趙道延跳下桌子,又灌了一杯茶水才扯著嗓子開口,語氣中帶著恨鐵不成鋼的意味:“一群蠢貨!要是真有你們所說那麽容易,那我還說這件事幹什麽!?”

見趙道延是真生氣了,立即有人有眼色地拍馬屁道:“趙仙長高瞻遠矚,我們這群俗人哪兒能比得上您?”

趙道明很是受用,“嗤”了一聲:“知道就行,把你們的嘴閉上,聽我說完。”

“季仙尊確實解決過惡鬼疫,但他不一定就能解決第二次。”

“連季仙尊都處理不了,那還有誰能解決?”馬上有人在一旁插嘴,趙道延橫了他一眼。

那人的嘴被同伴捂住,同伴朝著趙道延露出一個夾雜著討好的笑容。

趙道延沒再看他們,目光在人群中掃了一圈:“況且,如果季淮他根本就不想解決惡鬼疫呢?”

這話如同平地驚雷一般,將人群炸了個底朝天。

“你放屁!”

“誰允許你這麽汙蔑季仙尊的!?”

“把這個老不死的趕下去!”

人群情緒激動,按照現在的光景,一人一口唾沫都能淹死趙道明。

更有甚者,擼起袖子就要擠進中間揮拳揍他。

趙道明像猴一樣躥上竄下,試圖躲過眾人的怒火,身上還是不可避免地挨了幾拳。

即使如此,嘴裏還念念有詞道:“你們這群愚夫!事實擺在你們眼前了還不信,小心被季淮一起做成白骨架子!”
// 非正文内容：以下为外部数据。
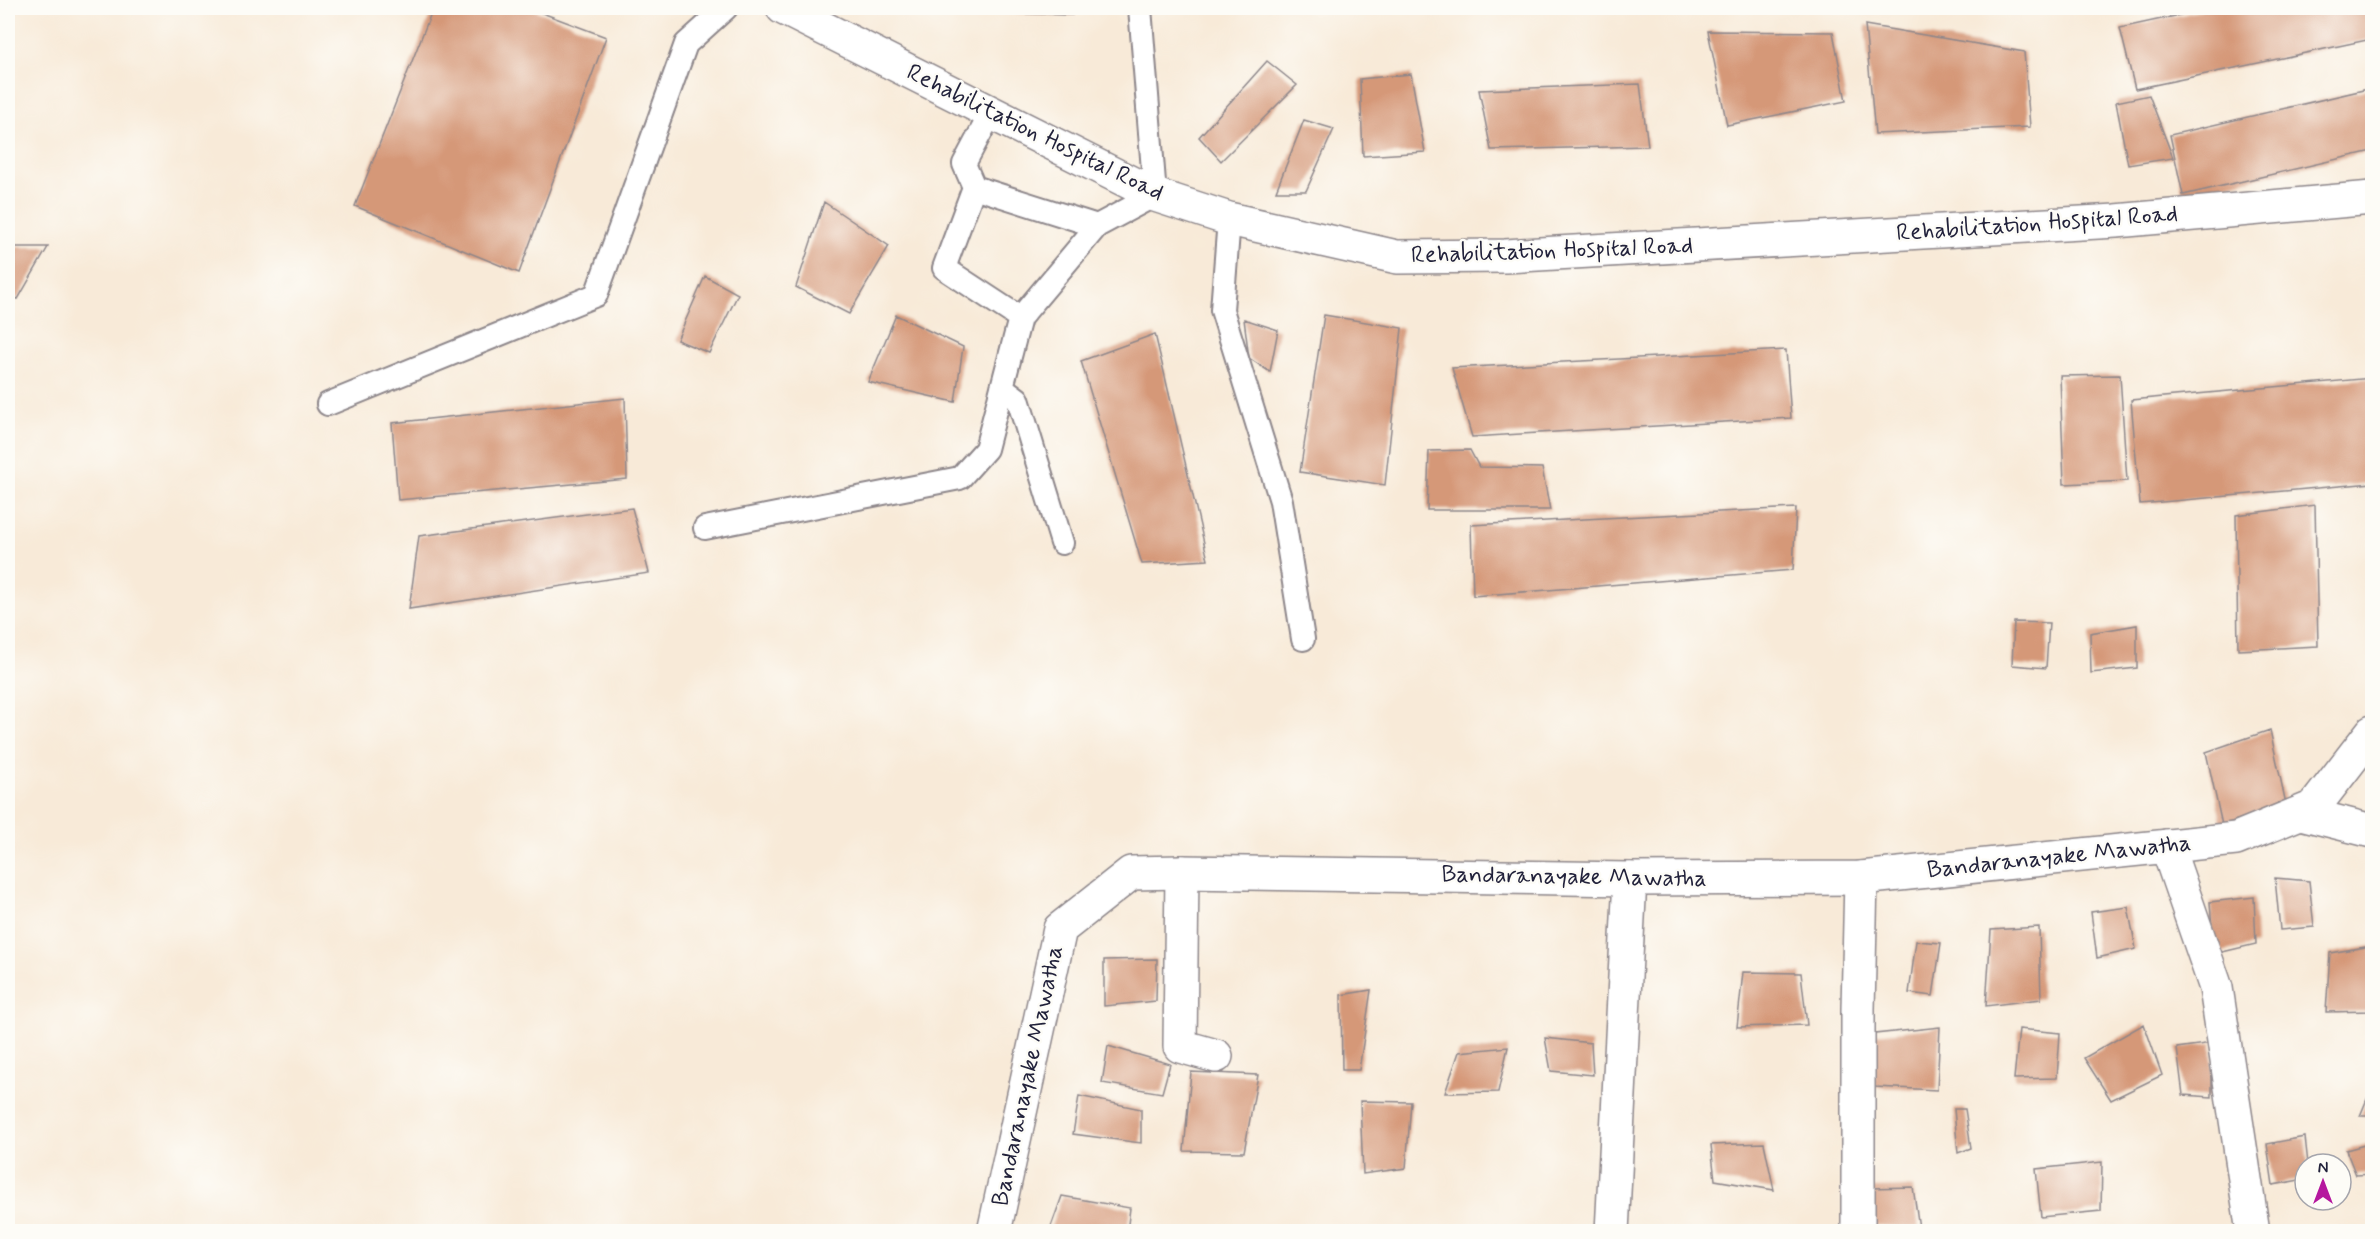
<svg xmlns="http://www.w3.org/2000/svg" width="2380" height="1239" font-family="Mynerve,sans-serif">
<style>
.building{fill:#d59878}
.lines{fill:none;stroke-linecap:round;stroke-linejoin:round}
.lane-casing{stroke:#8d868a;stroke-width:26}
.street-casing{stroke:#8d868a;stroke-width:36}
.secondary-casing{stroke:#8d868a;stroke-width:36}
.lane{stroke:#fff;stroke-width:22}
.street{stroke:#fff;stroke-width:33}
.secondary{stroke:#fff;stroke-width:33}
.labels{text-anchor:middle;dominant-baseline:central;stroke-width:5;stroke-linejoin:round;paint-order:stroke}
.street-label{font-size:24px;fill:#22223b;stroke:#fdfcf7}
</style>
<rect width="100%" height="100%" fill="#fdfcf7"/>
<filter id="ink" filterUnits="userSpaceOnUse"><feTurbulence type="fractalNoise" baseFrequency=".0167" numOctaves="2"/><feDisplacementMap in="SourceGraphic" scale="12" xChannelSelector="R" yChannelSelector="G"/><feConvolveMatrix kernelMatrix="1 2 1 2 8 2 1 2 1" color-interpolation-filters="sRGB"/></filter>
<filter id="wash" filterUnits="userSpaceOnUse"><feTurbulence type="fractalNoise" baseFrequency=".008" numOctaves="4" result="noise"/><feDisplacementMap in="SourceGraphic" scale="24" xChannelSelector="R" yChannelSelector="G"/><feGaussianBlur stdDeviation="1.35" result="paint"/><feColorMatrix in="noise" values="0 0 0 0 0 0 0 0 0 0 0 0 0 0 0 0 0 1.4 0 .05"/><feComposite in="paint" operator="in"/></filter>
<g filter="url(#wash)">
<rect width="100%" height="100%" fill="#f8ead8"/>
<g id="blocks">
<!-- building -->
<path class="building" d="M433 8H529L606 37 519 273 355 206Z
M866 8H1071L1072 15 866 9Z
M2212 8H2372V39L2135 89 2120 28Z
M1865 25 2024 52 2030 127 1875 134Z
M1708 31 1833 32 1846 101 1727 125Z
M1267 61 1297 85 1221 161 1199 137Z
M1411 74 1425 152 1363 156 1360 79Z
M1640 84 1648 146 1491 150 1479 90Z
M2372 88V151L2183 195 2170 135Z
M2149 95 2173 158 2128 165 2116 102Z
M1304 120 1334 129 1306 191H1276Z
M824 202 889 246 849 314 796 287Z
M8 247H48L18 299 8 296Z
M705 276 738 294 709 353 677 340Z
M896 315 963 347 955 402 868 382Z
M1324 315 1402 328 1385 485 1300 472Z
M1244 319 1278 330 1270 372 1249 358Z
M1155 334 1208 560 1142 564 1081 361Z
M1786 350 1791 418 1472 437 1452 368Z
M2120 375 2127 481 2064 484 2060 376Z
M2372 378V483L2140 504 2131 400Z
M625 398 627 479 398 500 392 423Z
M1470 450 1479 467 1542 468 1550 510H1427L1429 451Z
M2315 505 2318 646 2238 650 2236 515Z
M632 508 649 573 409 609 419 536Z
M1796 508 1793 570 1473 596 1471 525Z
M2014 622 2049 623 2046 668 2012 665Z
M2137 625V668L2091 673 2090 633Z
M2270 730 2286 804 2222 825 2206 752Z
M2275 878 2309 881 2314 927 2280 930Z
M2254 897 2256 944 2214 954 2210 902Z
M2128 907 2136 949 2097 958 2091 912Z
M2039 927 2041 999 1986 1006 1991 930Z
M1916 941 1941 943 1933 996 1909 993Z
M2372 946V1011L2326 1012 2330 953Z
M1157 959 1156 1001 1104 1006V960Z
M1743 972 1801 973 1807 1025 1737 1027Z
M1371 990 1359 1070H1342L1341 995Z
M2144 1024 2162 1075 2111 1100 2084 1058Z
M1940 1027 1937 1090 1875 1087V1034Z
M2019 1029 2060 1033 2057 1078 2014 1079Z
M1545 1038 1591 1043 1593 1075 1551 1071Z
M2212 1043V1097L2183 1095 2177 1048Z
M1108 1046 1170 1064 1162 1093 1102 1083Z
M1508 1047 1498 1092 1445 1093 1459 1052Z
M1191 1072 1258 1075 1244 1152 1184 1151Z
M2372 1087V1116H2360Z
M1079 1096 1141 1109V1143L1073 1134Z
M1360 1101 1411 1102 1406 1168 1363 1174Z
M1954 1109H1965L1971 1148 1958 1153Z
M2305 1137 2308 1164H2305V1179L2273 1185 2267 1144Z
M1764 1143 1774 1190 1715 1180 1711 1145Z
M2372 1143V1174L2356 1175 2346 1150Z
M2102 1162 2101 1211 2041 1217 2036 1169Z
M1913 1187 1919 1228 1870 1225 1869 1188Z
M1062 1196 1130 1208 1127 1232H1049Z"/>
</g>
</g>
<g filter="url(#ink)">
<use href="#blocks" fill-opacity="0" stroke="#8d868a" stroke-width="1.5"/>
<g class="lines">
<defs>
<path id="lane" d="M991 113 964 164 974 187 1097 226 1155 195 1140 8
M974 187 944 268 1020 318
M1229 219 1222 310 1281 501 1303 639
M1002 387 1018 399 1062 543
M328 404 596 295 686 44 726 8
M705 528 960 478 986 449 1020 318 1097 226"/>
<path id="street" d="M2301 813 2372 831
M2167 846 2216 988 2253 1232
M1182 872 1180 1046 1216 1056
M1612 1232 1630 879
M1858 1232V1009L1861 878"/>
<path id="secondary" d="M783 8 1155 195 1229 219 1397 257 1505 256 2116 221 2372 198
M994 1232 1060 929 1131 873 1182 872 1630 879 1861 878 2236 839 2314 807 2372 732"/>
</defs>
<!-- lane casing -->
<use href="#lane" class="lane-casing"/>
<!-- street casing -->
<use href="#street" class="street-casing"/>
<!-- secondary casing -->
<use href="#secondary" class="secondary-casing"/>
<!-- lane -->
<use href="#lane" class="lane"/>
<!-- street -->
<use href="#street" class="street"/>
<!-- secondary -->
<use href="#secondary" class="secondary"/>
</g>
</g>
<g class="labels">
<!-- street labels -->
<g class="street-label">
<text transform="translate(1035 133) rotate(26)">Rehabilitation Hospital Road</text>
<text transform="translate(2037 224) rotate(-4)">Rehabilitation Hospital Road</text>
<text transform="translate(1552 251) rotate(-2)">Rehabilitation Hospital Road</text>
<text transform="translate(2059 857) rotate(-6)">Bandaranayake Mawatha</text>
<text transform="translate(1574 877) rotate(1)">Bandaranayake Mawatha</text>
<text transform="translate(1028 1076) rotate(-78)">Bandaranayake Mawatha</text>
</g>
</g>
<!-- margin -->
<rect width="2380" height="1239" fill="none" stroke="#fdfcf7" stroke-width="30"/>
<!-- north arrow -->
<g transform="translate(2323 1182)"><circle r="28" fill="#fdfcf7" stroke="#a5a5ac" stroke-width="1.5"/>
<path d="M0-4.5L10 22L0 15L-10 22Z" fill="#b5179e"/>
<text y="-9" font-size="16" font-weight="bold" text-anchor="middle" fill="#22223b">N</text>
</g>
</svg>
“你們也不想想!季淮用了什麽手段才能讓自己覆活,總不能是靠感動上天吧!?”

“惡鬼疫是一個多麽名正言順的理由,只要說自己沒能力再解決惡鬼疫,就能靠著惡鬼疫的能力,用別人的命,續他自己的命!”

群情激憤之下,趙道明被一人扯著一條胳膊一條腿,從木窗口扔了出去。

騰空的時間只持續了短暫的一瞬間,趙道明就狠狠摔在了地上,濺起一層塵土。

骨頭被摔了個粉碎,趙道明手撐在地上,幾次意圖撐起身體,最後都以失敗告終。

臉頰被地上的砂石擦傷,鮮血滲出,地面都被染紅了一片。

似乎過了很久,也可能只過了不到一炷香的時間,趙道明聽見有一道聲音從他的頭頂傳來:“呦,摔得夠慘的啊。”

趙道明艱難地翻了個身,仰面朝向天空。

天空的位置被一個男人的頭擋住,頭頂寸草不生。

男人此時正幸災樂禍地看著他,雙手抱胸,絲毫沒有要把他拉起來的意思。

趙道明幹脆躺在地面上,聲音不再像酒樓中那麽浮誇,而是變得有些低沈:“你讓我做的事情已經完成了,宿以山到底什麽時候死?”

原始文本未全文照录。